→ Exercise
Pictures are not part of the copy; reproduce the remaining data exactly.

→ Raw data
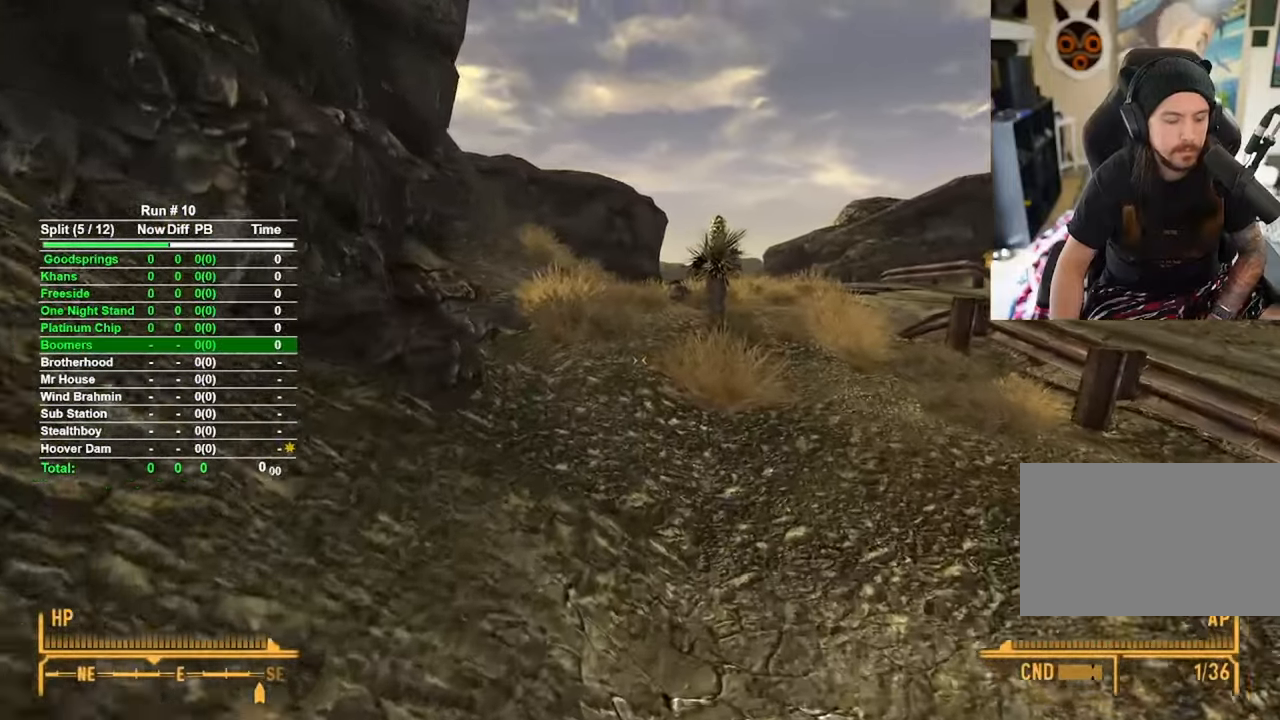
{"keys": ["w"], "mouse": [], "events": []}
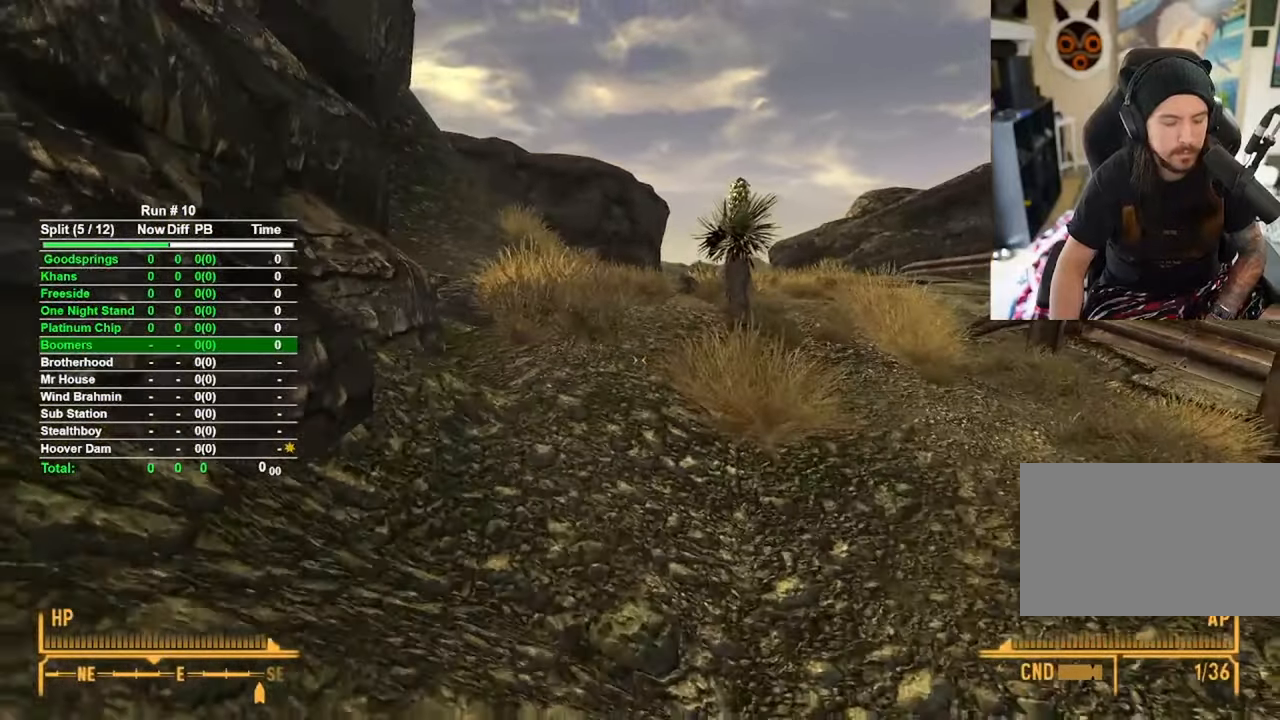
{"keys": ["w"], "mouse": [], "events": []}
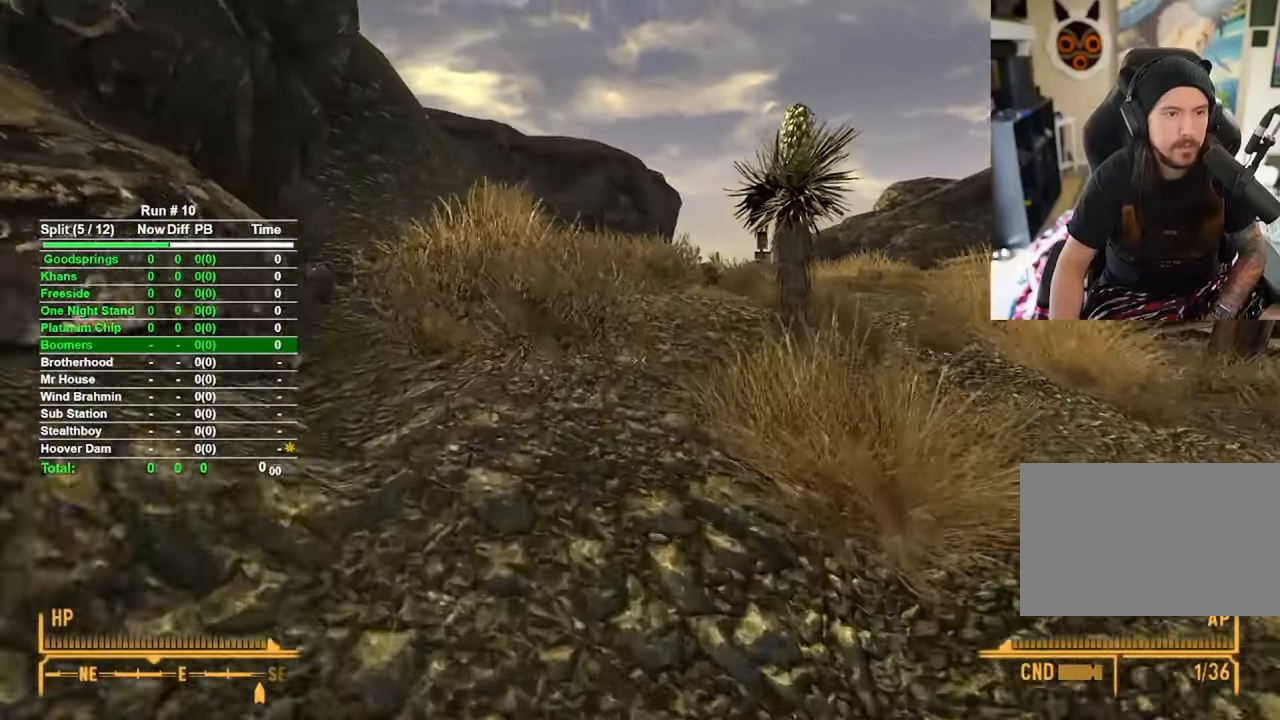
{"keys": ["w"], "mouse": [], "events": []}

→ Result for this exercise
{"keys": ["w"], "mouse": [], "events": []}
{"keys": ["w"], "mouse": [], "events": []}
{"keys": ["w"], "mouse": [], "events": []}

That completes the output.